No caso da educação, merecem destaque indicadores quantitativos do Ensino Fundamental e Médio. Em 2016, foi a primeira vez na história que mais de 50% dos jovens completam o ciclo básico na idade correta. Já em relação aos alunos matriculados no Ensino Superior, o número passou de 2,7 milhões em 2000 para 7,8 milhões em 2015.
Em saúde, o avanço foi igualmente relevante. A expectativa de vida do brasileiro saltou de 69 anos em 2000 para 75,5 anos em 2015. Como resultado de massivas campanhas de vacinação, doenças como paralisia infantil e tuberculose foram eliminadas quase por completo.
Iniciada nos anos 1990 e ampliada na década de 2000, as várias versões de políticas de transferência direta de renda foram responsáveis por tirar da miséria mais de 25 milhões de pessoas e por praticamente erradicar a pobreza extrema no País. Com esses resultados, é difícil não reconhecer o sucesso da iniciativa, tanto do ponto de vista social como do econômico.
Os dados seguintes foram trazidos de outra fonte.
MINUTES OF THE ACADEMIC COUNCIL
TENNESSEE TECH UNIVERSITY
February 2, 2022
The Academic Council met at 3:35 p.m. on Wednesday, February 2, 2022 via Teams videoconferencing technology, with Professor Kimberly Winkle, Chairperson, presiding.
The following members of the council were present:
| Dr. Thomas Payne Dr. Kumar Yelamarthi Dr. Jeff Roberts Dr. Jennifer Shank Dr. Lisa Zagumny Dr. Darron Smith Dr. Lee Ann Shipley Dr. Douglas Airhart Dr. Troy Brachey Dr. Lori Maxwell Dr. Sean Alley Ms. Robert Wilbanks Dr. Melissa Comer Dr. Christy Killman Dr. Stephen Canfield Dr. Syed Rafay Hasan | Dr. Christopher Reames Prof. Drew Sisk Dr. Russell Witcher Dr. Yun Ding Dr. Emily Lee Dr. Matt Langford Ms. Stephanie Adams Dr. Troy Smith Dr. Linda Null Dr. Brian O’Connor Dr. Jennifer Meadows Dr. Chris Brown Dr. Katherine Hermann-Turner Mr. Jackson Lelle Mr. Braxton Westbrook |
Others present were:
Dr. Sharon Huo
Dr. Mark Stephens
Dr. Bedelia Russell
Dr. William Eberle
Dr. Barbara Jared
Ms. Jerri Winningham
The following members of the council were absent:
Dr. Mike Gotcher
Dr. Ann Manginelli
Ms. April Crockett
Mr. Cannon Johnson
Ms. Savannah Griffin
As políticas citadas precisam ser alteradas justamente porque atingiram seus objetivos, ou parte significativa deles, sendo a próxima etapa a passagem de metas quantitativas para metas qualitativas. Mas o que parece ser apenas uma diferença semântica exige uma revolução do ponto de vista de estratégia e de instrumentos.
A fase quantitativa é marcada pelo papel central empenhado pelo governo federal, pelo predomínio de estratégias horizontais e semelhantes para todo o País, pela garantia de recursos e pela articulação entre uma elite de gestores públicos com acadêmicos e ONGs para garantir apoio e certa blindagem de suas estratégias.
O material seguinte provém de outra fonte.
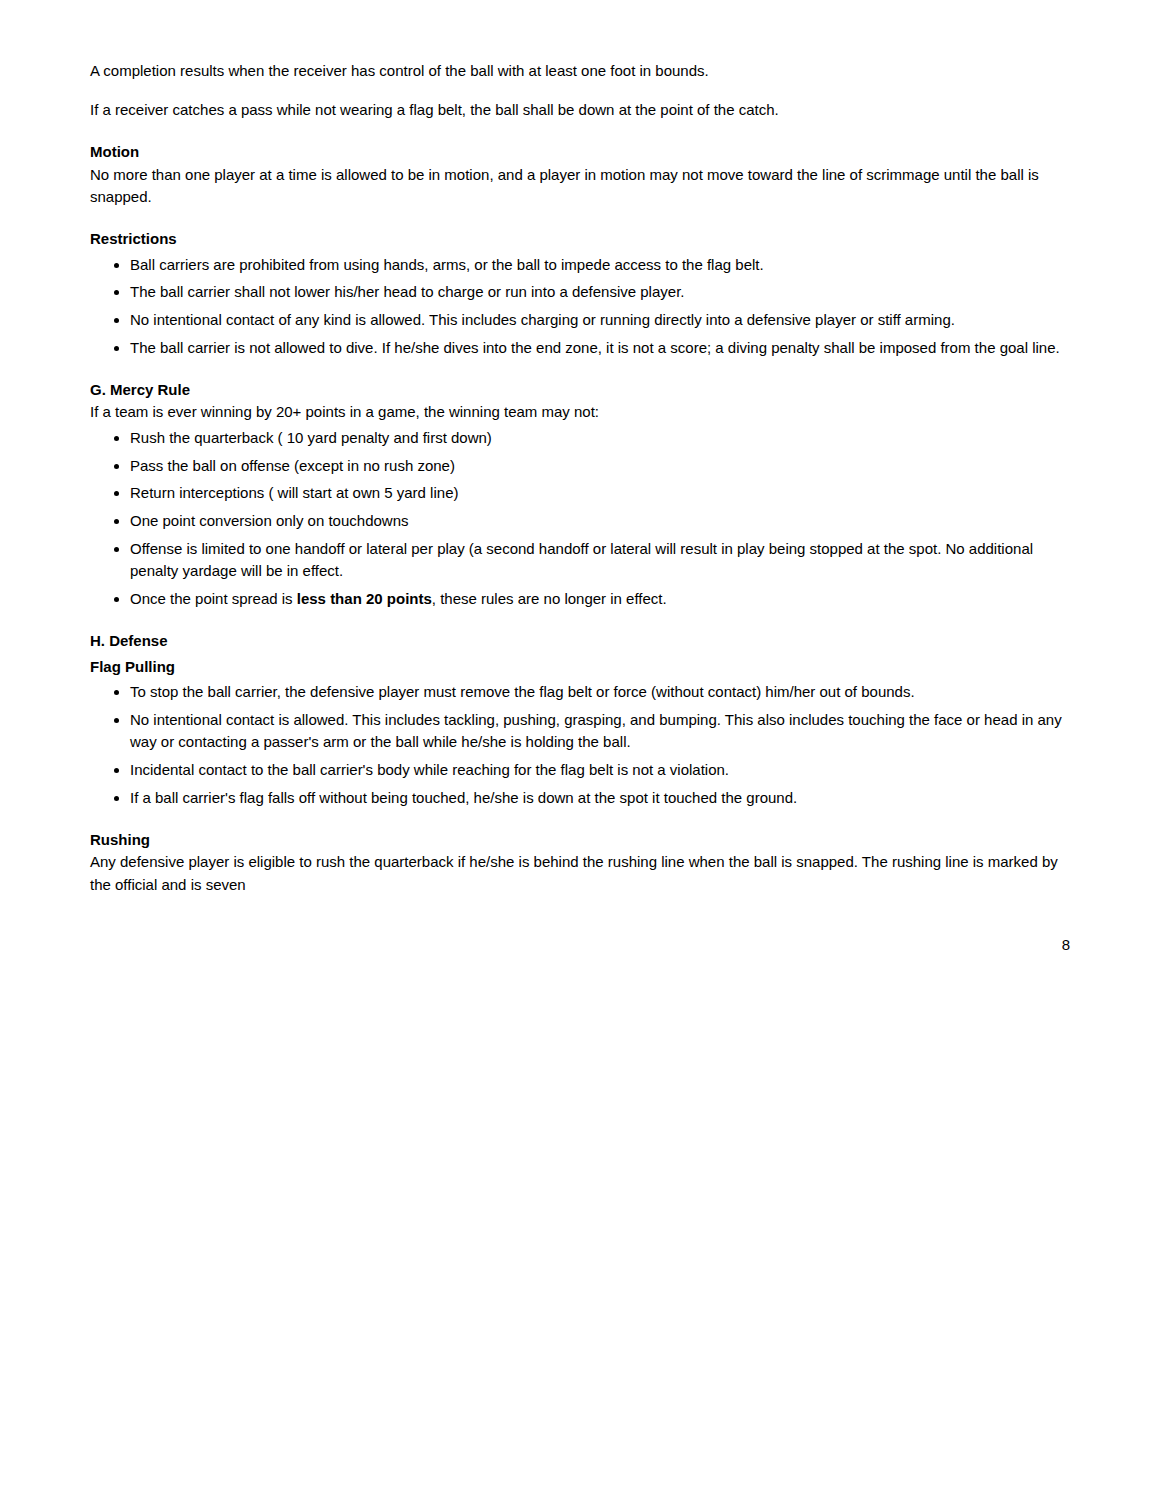A completion results when the receiver has control of the ball with at least one foot in bounds.
If a receiver catches a pass while not wearing a flag belt, the ball shall be down at the point of the catch.
Motion
No more than one player at a time is allowed to be in motion, and a player in motion may not move toward the line of scrimmage until the ball is snapped.
Restrictions
Ball carriers are prohibited from using hands, arms, or the ball to impede access to the flag belt.
The ball carrier shall not lower his/her head to charge or run into a defensive player.
No intentional contact of any kind is allowed. This includes charging or running directly into a defensive player or stiff arming.
The ball carrier is not allowed to dive. If he/she dives into the end zone, it is not a score; a diving penalty shall be imposed from the goal line.
G. Mercy Rule
If a team is ever winning by 20+ points in a game, the winning team may not:
Rush the quarterback ( 10 yard penalty and first down)
Pass the ball on offense (except in no rush zone)
Return interceptions ( will start at own 5 yard line)
One point conversion only on touchdowns
Offense is limited to one handoff or lateral per play (a second handoff or lateral will result in play being stopped at the spot. No additional penalty yardage will be in effect.
Once the point spread is less than 20 points, these rules are no longer in effect.
H. Defense
Flag Pulling
To stop the ball carrier, the defensive player must remove the flag belt or force (without contact) him/her out of bounds.
No intentional contact is allowed. This includes tackling, pushing, grasping, and bumping. This also includes touching the face or head in any way or contacting a passer's arm or the ball while he/she is holding the ball.
Incidental contact to the ball carrier's body while reaching for the flag belt is not a violation.
If a ball carrier's flag falls off without being touched, he/she is down at the spot it touched the ground.
Rushing
Any defensive player is eligible to rush the quarterback if he/she is behind the rushing line when the ball is snapped. The rushing line is marked by the official and is seven
8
Para atingir metas qualitativas de eficiência, o engajamento das demais unidades da federação passa a ser crucial, assim como a capacidade de definir estratégias adequadas a cada região ou cidade. O que marca essa fase 2.0 de políticas sociais é a necessidade de empoderar os gestores locais que, apesar de terem profundo conhecimento da realidade da região, ainda dependem enormemente de recursos e decisões federais.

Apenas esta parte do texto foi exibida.